Освобождение крестьян лишало помещиков дарового труда и вообще весьма значительно понижало материальные средства дворянства. Даровые хлеба исчезли, нужно было самим дворянам зарабатывать средства существования, а для этого нужно было образование, учение в школе. Прежде всякий дворянский недоросль, каждый благородный Митрофан был обеспечен в своем существовании даровым трудом крепостных; с освобождением же крестьян всем дворянским Митрофанам приходилось плохо. Без образования можно было насидеться голодным, поэтому спрос на всякого рода школы со стороны дворянства чрезвычайно возрос.
Учить приходилось не только мальчиков, но и девочек. До освобождения крестьян образование девочек особенных хлопот не доставляло: элементарная грамотность, немножко французского языка и музыки — вот и все.

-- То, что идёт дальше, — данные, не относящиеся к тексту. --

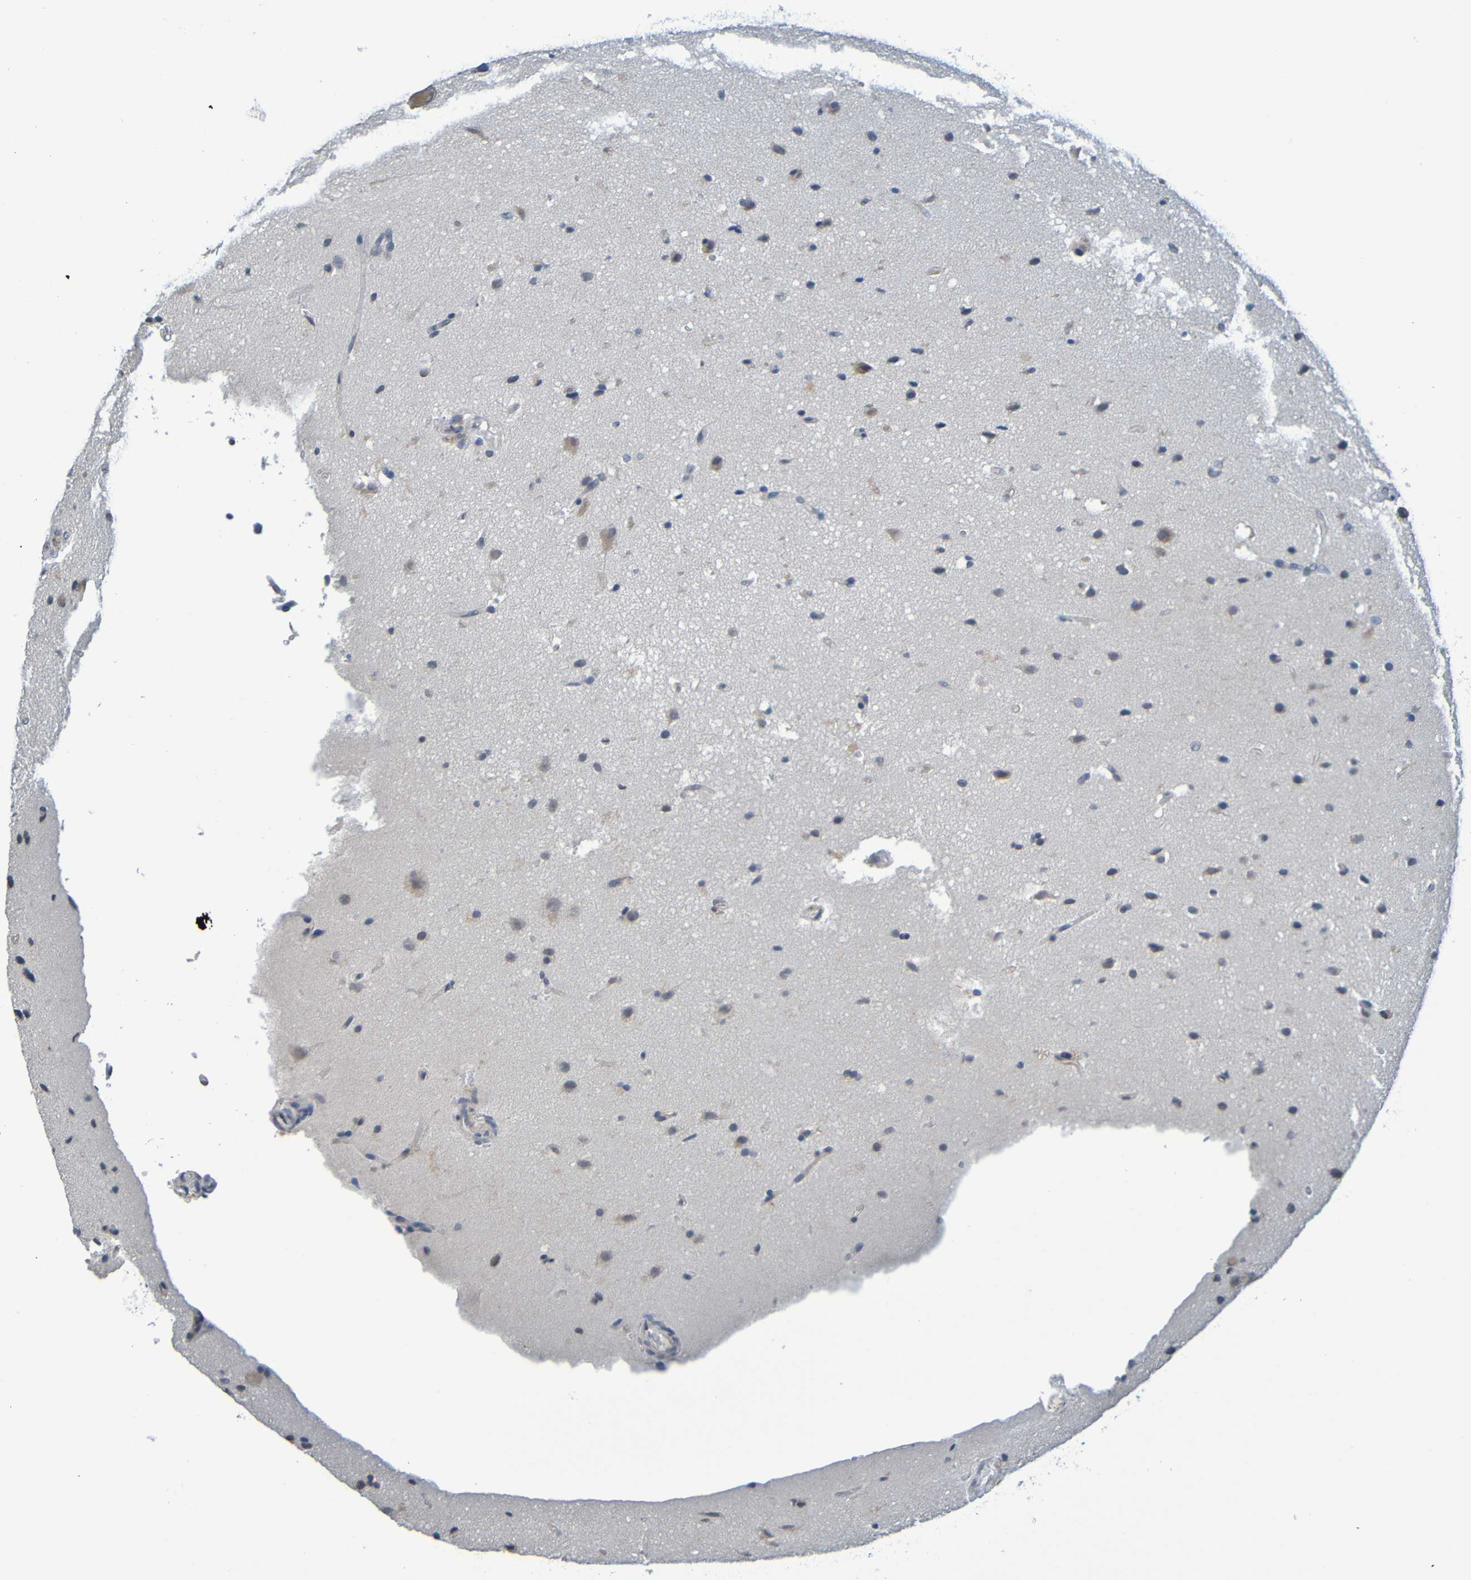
{"staining": {"intensity": "negative", "quantity": "none", "location": "none"}, "tissue": "glioma", "cell_type": "Tumor cells", "image_type": "cancer", "snomed": [{"axis": "morphology", "description": "Glioma, malignant, Low grade"}, {"axis": "topography", "description": "Cerebral cortex"}], "caption": "This is an immunohistochemistry (IHC) photomicrograph of malignant glioma (low-grade). There is no positivity in tumor cells.", "gene": "C3AR1", "patient": {"sex": "female", "age": 47}}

Дело было не в образовании, а в приданом, в душах крепостных и в том, чтобы они были не заложены, иначе сказать, в даровых хлебах. С исчезновением последних дворянству стало трудно выдавать своих дочерей замуж, потребовалось и для них образование, да не домашнее, которое мало-помалу потеряло всякий кредит и стало приравниваться к отсутствию образования, а более или менее серьезное, школьное, в гимназии или институте.
Таким образом, с освобождением крестьян чрезвычайно усилился запрос на всякого рода школы: элементарные, средние, высшие, общие, профессиональные, мужские, женские. Можно сказать, что Россия впервые за все время своего существования ощутила сильный образовательный голод.

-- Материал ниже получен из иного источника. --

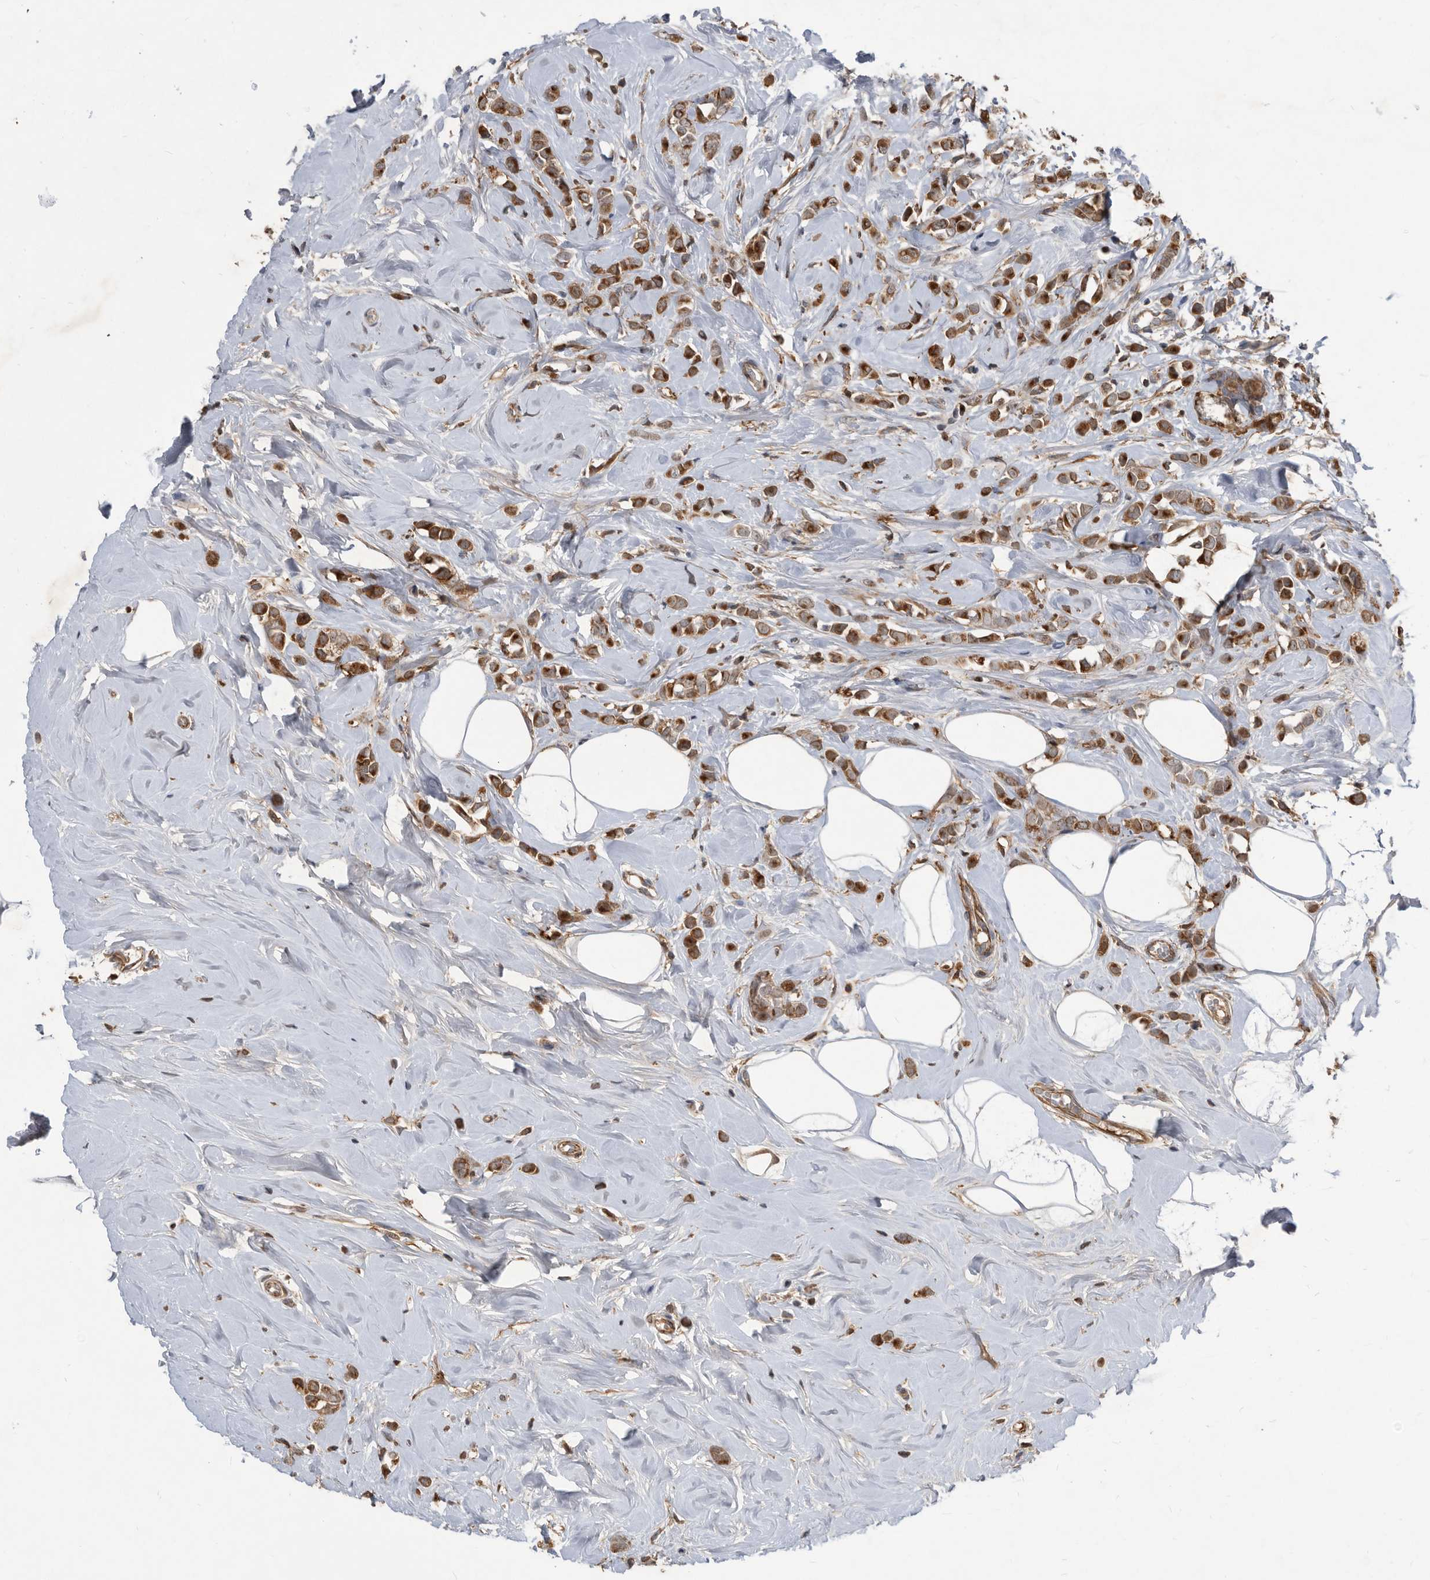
{"staining": {"intensity": "moderate", "quantity": ">75%", "location": "cytoplasmic/membranous"}, "tissue": "breast cancer", "cell_type": "Tumor cells", "image_type": "cancer", "snomed": [{"axis": "morphology", "description": "Lobular carcinoma"}, {"axis": "topography", "description": "Breast"}], "caption": "The histopathology image displays a brown stain indicating the presence of a protein in the cytoplasmic/membranous of tumor cells in breast cancer (lobular carcinoma).", "gene": "PI15", "patient": {"sex": "female", "age": 47}}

Эпоха освобождения вызвала не только запрос на образование и школы, но и в самом образовании запечатлела свой характер. Освобождение крестьян существенно изменило все мировоззрение Руси. Времена татарщины и многие века крепостничества привили русскому сознанию элементы рабства, бессмысленного трепета, слепой покорности перед всем, казавшимся властью, имевшим ее вид. В умах многих русских крепко засела мысль, что масса русского люда от природы совершенно бесправна, обречена на вечный труд в пользу ничтожного меньшинства, которое может ничего не делать. "Предрассудок, по которому многие господа почитают рабов (т. е. крепостных) сотворенными единственно для служения им, подобно тому, как служат им бессловесные их слуги, так вкоренился в нашем (т. е. помещичьем) классе, что немало будет стоить труда воспитательнице не допустить оному овладеть юной своей воспитанницей" (Князь Шихматов. Письма о воспитании благородной девицы). Настоящего понятия о человеке не было в России, а были понятия о дворянине, о крепостном, о купце, о чиновнике, о духовном лице; крепостничество в корне подрывало и достоинство человека, и понятие о человеке, оно расщепляло людей на множество сословных групп, воздвигая между ними твердые, не легко преодолеваемые перегородки и преграды. Истинная гуманность была чужда русскому обществу. Конечно, были сострадание, жалость, но все несколько свысока, с сознанием своих мнимых естественных преимуществ. Это далеко от истинной гуманности. Истинно гуманный человек в своих человеколюбивых чувствах не спускается, как будто по лестнице, сверху вниз, а он остается там же, где был, глубоко проникнутый убеждением, что люди — братья, имеющие по природе равные права и обязанности.
Освобождение крестьян — реформа глубоко гуманитарная, изменившая в корне крепостническое сознание многих членов русского общества. Вместе с тем она была истинно христианским делом, внедрявшим в умы русских понятие о единстве и равноправии людей, о достоинстве человеческой личности, о мягкости в отношении к ней. Насилию полагалась граница, закрепощенные освободились от многовековых пут. Человеческая личность свободна, каждый обитатель русской земли есть русский гражданин, имеющий все гражданские права и обязанности — вот что внушала русскому обществу великая социально-гуманитарная реформа. Подготовлялась надлежащая почва для воспитания человека и постановки цели воспитания — развитие человечности.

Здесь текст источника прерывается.